━━━ TEXTO FUENTE ━━━

La segunda tendencia temática se orienta hacia la captación de la realidad como ámbito fractal. Y esa proyección revela a Besmar como interesado en lo que Calabrese considera una de las fuertes marcas estéticas del neobarroco en nuestro tiempo, hasta el punto de hablar de “La belleza de los fractales”,6 cuya esencia consiste, según el semiólogo italiano, en la peculiaridad y el modo de concreción de las leyes que rigen el universo. La fractalidad en esta segunda tendencia temática en la obra de Besmar, entonces, en lo esencial, alude al goce estético de descubrir la forma de lo universal en la infinita reiteración de la realidad, en su juego con las di-mensiones y ocurrencias, así como en cierta tendencia a la monstruosidad de la imagen más elemental.
En este sentido, una obra claramente representativa de esta segunda tendencia es El libro de la creación (2012), en que el libro —la cultura— se repite a sí mismo y crea un nuevo objeto —monstruoso— de sus propias repeticiones aleatorias. Pocos cuadros del artista resultan tan intensos e inquietantes como este, donde aparece con ominosa suspensión, en su total silencio, la imagen de nuestro propio universo cultural contemporáneo —la cultura cerrada sobre sí misma, flotando en su mutismo, inalcanzable en lo extraño de su forma—. Otro cuadro de esta línea, Descensus (2013), asume con enorme intensidad pictórica otro leitmotiv del neobarroco: el laberinto, que Besmar convierte en una imagen muy especial, por tratarse de un laberinto en pleno dinamismo, desplomado hacia un fondo insospechable. El laberinto como tema en la pintura del artista suele indicar, como en El pabellón del vacío (2007), una ardiente metáfora de la cultura contemporánea, en la cual, como en el librero del cuadro antes citado, los saberes parecen perder consistencia, doblarse sobre sí, resultar irremisiblemente desechados por sus dueños.
En la pintura de Besmar, su tópico del librero es una referencia obli-cua a otro de carácter histórico: el del laberinto medieval, tan brillantemente refuncionalizado en nuestro tiempo por Umberto Eco en El nombre de la rosa. Mientras las teleseries, ciertos filmes —como El resplandor, de Kubrick— e incluso muchos videojuegos han retomado el laberinto como motor impulsor —también retardatario a veces— y estructura básica de la acción, Besmar ha trabajado el laberinto en sus cuadros sub veste de libreros para representar lo que percibe como el conflicto de nuestro tiempo, atenazado entre cataratas de información deformadora y deshumanizada.

━━━ EXTRACTOS DE REGISTROS ━━━

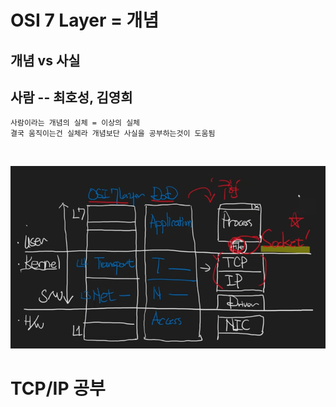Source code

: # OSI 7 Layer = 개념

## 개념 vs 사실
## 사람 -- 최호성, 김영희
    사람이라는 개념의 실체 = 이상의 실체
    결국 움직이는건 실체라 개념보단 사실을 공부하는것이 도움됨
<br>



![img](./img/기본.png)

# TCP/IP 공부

━━━

EJERCICIOS PROPUESTOS.
(1) Responda brevemente a partir del texto sobre la pintura de Besmar:
(a) ¿En qué año está fechado el cuadro El libro de la creación?
(b) ¿Qué leitmotiv del neobarroco asume el cuadro Descensus?
(c) ¿En qué obra de Umberto Eco se refuncionaliza el laberinto medieval?
(2) Prosiga el texto sobre la pintura de Besmar a partir de su última oración.
Los registros proceden de una fuente distinta.

RESPUESTAS REDACTADAS.
(1)
(a) En 2012.
(b) El laberinto.
(c) En El nombre de la rosa.

(2)
La tercera tendencia temática deriva quizás de la anterior: se trata de la rebelión del ser —el artista— contra la burda certeza exhibida por un modo saber de limitada estirpe positivista. Diversos cuadros denuncian los espejismos de una razón que se agota en su pobreza y en la endeblez de sus utopías. El pensador (2012), con esos grupos de libros mal atados con cordeles, es una obra altamente representativa de esta línea. El libro de los libros (2008) y El sueño de la razón (2010) también son obras impactantes. En el primero, la imagen de un libro descomunal —y así mismo frágil, inestable y perecedero— está compuesta por libros encimados. En el segundo cuadro, los libros, que han sido considerados como prototipo de la razón y el saber, configuran una estructura endeble y engañosa, como la formulación grotesca de una figura matemática: es una dura acusación del fracaso de un modo de cultura, basado en la mera acumulación, el racionalismo más arbitrario e irresponsable y la vanidad de atesorarla información por sí misma, aunque no tenga ningún propósito ni destino. En esta tercera tendencia temática, Besmar denuncia el saber establecido por la razón positiva e instrumental como inútil, como mero espejismo de la verdad cabal.
Una tendencia temática final permite también comprender el perfil personal del artista. Me refiero al conjunto de obras suyas que se orientan hacia el tratamiento de una especie de diálogo sutil con el Barroco histórico y hacia la recuperación apasionada de la espiritualidad. En cuadros como Alquimia (2008), Besmar defiende la emergencia de una infinita transformación, la contigüidad dinámica y fraterna de los saberes. El librero allí constituido es portador de todas las marcas del uso frecuente, de la insistencia recurrente en volver a hojear los libros —la herencia cultural—, pero también sugiere que esto se realice sin prejuicios, vanas clasificacio-nes ni precisiones mecánicas: no es un laberinto, sino un nudo de creación. La aproximación parece ser el matiz semántico de mayor fuerza en las tablas del librero, en una voluntad de confluencia que, en un nivel mayor de sentido, deviene símbolo posible de una cultura más libre, más al alcance de las manos, menos negativizada por una geometría euclidiana en la que los saberes se constituyan en parcelas asépticas y faltas de esencial vida y vigor.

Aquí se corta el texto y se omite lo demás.